Textabschnitt:
━━━━━━━━━━━━━━━━
Lucille Eichengreen, die 1925 als Cecilie Landau in Hamburg geboren wurde, hat das Getto Lodz sowie die Konzentrationslager Auschwitz, Bergen-Belsen und Neuengamme überlebt. Sie hat drei Bücher über ihre Erfahrungen im Holocaust geschrieben und spricht seit über 15 Jahren in unzähligen Vorträgen an Schulen und Universitäten über ihre Erlebnisse. Sie ermöglicht so den Schülern und Studierenden, den einmaligen Zugang zu den Erinnerungen und Gedanken einer Zeitzeugin. Wiederholte Male ist die in Berkeley (Kalifornien) lebende Lucille Eichengreen nach Gießen gekommen, um auch hier über ihre Bücher zu sprechen und mit den Studierenden zu diskutieren. Durch einen Antrag von Studierenden der Fachschaft Germanistik sowie von Prof. Dr. Erwin Leibfried, Prof. Dr. Jörg Riecke und Dr. Sascha Feuchert von der Arbeitsstelle Holocaustliteratur wurde Lucille Eichengreen aufgrund eines einstimmigen Beschlusses des Fachbereichrats 05 Sprache - Literatur - Kultur die Ehrendoktorwürde der Justus-Liebig-Universität Gießen verliehen. Der Festakt zur Verleihung der Ehrendoktorwürde fand am 7. Mai 2007 statt.
━━━━━━━━━━━━━━━━
Worum es geht: Wie lautet der Satz „Der Festakt zur Verleihung der Ehrendoktorwürde fand am 7. Mai 2007 statt.“ aus dem Textabschnitt auf Englisch?
━━━━━━━━━━━━━━━━
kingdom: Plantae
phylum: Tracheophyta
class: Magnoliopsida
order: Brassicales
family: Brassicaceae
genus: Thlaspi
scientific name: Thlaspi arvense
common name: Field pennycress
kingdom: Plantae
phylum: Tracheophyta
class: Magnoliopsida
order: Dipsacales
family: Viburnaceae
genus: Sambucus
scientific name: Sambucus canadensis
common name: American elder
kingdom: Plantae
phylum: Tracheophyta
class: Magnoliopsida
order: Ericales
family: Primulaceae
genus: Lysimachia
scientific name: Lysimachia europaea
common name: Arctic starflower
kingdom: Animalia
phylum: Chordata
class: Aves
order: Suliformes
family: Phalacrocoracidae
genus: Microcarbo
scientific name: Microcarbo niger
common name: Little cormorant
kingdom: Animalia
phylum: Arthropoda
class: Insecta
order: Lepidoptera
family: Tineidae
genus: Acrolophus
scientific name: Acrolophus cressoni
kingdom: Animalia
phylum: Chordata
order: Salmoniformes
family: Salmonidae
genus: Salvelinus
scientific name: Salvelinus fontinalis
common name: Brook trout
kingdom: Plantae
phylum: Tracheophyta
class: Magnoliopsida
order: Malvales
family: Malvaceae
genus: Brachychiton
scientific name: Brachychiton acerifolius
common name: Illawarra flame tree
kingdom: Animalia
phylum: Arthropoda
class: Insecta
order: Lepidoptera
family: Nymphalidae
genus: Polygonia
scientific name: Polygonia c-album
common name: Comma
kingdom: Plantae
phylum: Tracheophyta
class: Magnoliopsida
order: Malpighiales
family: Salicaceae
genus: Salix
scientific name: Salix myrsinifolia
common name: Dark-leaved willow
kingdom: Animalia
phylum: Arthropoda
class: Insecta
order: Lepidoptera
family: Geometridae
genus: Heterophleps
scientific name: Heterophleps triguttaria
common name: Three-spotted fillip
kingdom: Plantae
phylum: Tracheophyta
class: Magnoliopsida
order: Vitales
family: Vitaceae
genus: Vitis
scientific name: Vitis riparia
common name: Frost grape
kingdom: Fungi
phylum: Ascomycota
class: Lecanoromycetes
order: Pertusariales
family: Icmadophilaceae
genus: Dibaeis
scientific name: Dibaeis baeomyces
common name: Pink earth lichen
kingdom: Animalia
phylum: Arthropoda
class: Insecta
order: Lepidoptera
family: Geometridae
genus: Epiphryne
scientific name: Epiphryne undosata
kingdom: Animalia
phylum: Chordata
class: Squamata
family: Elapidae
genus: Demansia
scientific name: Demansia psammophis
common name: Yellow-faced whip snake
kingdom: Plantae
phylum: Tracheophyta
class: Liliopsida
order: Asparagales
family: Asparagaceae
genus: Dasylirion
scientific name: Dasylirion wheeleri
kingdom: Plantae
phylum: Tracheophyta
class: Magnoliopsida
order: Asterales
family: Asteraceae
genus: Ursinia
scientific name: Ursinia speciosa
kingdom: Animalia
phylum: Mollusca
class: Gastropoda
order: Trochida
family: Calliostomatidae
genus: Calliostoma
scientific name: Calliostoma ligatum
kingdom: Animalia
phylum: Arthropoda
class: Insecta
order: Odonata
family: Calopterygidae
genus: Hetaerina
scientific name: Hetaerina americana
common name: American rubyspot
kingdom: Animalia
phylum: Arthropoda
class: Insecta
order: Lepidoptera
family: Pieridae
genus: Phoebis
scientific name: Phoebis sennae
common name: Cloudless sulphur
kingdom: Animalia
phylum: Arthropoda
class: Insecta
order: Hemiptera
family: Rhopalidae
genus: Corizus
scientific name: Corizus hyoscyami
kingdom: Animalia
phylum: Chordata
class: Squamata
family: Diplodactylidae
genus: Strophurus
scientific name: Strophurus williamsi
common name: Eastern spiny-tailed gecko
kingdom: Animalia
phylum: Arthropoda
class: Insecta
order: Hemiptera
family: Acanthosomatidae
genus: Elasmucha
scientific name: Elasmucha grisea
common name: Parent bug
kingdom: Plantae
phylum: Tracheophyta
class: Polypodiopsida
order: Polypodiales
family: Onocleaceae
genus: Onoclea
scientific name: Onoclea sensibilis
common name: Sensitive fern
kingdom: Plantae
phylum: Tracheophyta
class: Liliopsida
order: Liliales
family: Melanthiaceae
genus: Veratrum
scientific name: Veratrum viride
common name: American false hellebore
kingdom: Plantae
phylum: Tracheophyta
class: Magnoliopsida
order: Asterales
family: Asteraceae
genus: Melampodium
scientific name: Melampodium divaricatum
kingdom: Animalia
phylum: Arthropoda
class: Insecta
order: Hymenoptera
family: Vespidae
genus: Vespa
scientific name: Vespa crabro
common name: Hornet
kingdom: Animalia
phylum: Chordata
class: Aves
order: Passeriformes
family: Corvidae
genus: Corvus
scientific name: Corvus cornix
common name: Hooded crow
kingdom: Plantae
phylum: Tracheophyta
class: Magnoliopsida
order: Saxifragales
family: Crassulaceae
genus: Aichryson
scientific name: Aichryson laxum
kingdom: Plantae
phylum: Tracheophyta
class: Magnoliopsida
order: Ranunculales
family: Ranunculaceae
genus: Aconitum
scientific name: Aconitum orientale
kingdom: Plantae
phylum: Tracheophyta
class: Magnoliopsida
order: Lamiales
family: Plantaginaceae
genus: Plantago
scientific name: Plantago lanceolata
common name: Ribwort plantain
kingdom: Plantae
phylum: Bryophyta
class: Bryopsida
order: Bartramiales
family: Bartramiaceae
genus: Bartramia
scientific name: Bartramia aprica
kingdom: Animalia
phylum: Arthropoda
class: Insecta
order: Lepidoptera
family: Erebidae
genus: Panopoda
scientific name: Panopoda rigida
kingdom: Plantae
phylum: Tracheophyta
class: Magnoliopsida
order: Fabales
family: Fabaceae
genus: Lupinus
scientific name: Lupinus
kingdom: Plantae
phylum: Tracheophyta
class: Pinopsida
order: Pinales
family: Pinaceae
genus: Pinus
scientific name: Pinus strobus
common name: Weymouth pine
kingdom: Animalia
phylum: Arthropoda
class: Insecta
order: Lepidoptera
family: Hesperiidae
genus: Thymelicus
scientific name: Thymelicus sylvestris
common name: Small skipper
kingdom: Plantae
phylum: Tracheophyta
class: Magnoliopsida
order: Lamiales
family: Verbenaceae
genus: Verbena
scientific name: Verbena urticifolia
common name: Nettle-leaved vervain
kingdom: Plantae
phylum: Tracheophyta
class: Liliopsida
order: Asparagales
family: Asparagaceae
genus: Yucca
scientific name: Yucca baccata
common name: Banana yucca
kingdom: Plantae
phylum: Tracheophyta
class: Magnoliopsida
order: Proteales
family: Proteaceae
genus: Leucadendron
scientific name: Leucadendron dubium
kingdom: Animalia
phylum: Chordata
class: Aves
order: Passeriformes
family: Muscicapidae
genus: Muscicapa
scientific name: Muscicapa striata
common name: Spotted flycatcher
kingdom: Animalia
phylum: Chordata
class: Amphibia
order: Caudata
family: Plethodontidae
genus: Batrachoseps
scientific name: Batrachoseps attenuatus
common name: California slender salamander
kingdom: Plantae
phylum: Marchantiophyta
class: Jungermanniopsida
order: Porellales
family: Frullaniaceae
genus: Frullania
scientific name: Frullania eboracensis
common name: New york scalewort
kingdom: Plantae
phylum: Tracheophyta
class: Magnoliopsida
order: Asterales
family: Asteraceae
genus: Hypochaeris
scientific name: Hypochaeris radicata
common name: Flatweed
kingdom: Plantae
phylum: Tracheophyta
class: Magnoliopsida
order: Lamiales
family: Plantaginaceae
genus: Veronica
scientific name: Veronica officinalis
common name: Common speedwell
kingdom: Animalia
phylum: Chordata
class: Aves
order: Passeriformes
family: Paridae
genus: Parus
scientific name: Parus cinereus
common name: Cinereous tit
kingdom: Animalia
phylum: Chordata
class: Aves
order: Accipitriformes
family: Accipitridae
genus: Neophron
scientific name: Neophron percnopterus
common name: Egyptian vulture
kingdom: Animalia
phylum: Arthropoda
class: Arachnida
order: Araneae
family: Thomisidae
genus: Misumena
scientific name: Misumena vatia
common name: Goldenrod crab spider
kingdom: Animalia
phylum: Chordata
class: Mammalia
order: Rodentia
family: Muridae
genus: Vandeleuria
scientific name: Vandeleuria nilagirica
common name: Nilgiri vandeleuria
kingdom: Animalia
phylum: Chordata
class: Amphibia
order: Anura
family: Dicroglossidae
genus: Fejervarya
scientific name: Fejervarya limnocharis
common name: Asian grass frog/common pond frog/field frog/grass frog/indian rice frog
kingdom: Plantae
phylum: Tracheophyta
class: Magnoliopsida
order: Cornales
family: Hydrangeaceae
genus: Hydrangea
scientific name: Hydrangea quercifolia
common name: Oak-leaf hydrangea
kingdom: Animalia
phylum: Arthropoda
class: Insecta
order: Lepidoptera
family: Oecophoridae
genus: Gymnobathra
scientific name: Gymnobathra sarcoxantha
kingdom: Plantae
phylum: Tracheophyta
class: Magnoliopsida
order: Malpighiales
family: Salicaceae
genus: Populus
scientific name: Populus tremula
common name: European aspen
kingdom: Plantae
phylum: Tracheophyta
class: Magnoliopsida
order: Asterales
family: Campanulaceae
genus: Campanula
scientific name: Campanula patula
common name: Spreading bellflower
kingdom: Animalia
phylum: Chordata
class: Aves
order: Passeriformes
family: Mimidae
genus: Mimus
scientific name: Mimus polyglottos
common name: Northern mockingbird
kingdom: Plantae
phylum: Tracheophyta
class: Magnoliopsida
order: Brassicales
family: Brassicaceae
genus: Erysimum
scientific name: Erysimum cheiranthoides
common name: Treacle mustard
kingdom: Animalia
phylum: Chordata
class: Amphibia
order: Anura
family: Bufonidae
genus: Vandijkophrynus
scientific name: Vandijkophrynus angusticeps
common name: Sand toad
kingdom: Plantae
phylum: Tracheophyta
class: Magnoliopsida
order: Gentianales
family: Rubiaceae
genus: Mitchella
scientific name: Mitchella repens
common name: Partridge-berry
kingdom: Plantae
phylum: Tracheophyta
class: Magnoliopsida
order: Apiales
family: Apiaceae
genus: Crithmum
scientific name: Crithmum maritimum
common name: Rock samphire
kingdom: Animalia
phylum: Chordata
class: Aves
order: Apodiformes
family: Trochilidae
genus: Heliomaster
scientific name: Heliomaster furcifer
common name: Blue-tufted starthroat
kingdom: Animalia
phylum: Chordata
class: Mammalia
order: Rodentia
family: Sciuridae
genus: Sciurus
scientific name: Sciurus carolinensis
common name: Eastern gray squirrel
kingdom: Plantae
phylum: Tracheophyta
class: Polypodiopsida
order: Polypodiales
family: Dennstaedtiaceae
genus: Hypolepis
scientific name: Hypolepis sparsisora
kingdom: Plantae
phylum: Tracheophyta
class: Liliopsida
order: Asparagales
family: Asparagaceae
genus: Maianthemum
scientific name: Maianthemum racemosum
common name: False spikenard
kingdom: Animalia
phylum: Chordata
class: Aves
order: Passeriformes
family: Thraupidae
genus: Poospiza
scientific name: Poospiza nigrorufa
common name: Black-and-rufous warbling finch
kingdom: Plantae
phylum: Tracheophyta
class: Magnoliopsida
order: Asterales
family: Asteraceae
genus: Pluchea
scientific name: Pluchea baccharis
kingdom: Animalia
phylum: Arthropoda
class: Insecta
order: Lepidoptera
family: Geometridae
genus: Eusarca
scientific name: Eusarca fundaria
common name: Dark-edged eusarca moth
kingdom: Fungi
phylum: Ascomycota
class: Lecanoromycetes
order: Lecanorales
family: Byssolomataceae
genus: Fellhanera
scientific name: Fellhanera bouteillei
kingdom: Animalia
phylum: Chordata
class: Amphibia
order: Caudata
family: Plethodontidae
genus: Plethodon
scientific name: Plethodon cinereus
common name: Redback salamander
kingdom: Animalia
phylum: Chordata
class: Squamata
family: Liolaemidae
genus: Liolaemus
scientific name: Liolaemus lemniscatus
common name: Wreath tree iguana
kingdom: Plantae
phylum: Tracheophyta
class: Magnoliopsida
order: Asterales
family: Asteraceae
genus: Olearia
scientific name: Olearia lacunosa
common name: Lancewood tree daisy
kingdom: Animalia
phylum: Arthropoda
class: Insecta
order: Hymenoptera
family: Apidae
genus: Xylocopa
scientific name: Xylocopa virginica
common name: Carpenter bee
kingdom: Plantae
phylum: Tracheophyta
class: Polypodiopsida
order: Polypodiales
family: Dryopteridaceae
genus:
━━━━━━━━━━━━━━━━
Richtige Antwort: The ceremony for conferring the honorary doctorate took place on May 7, 2007.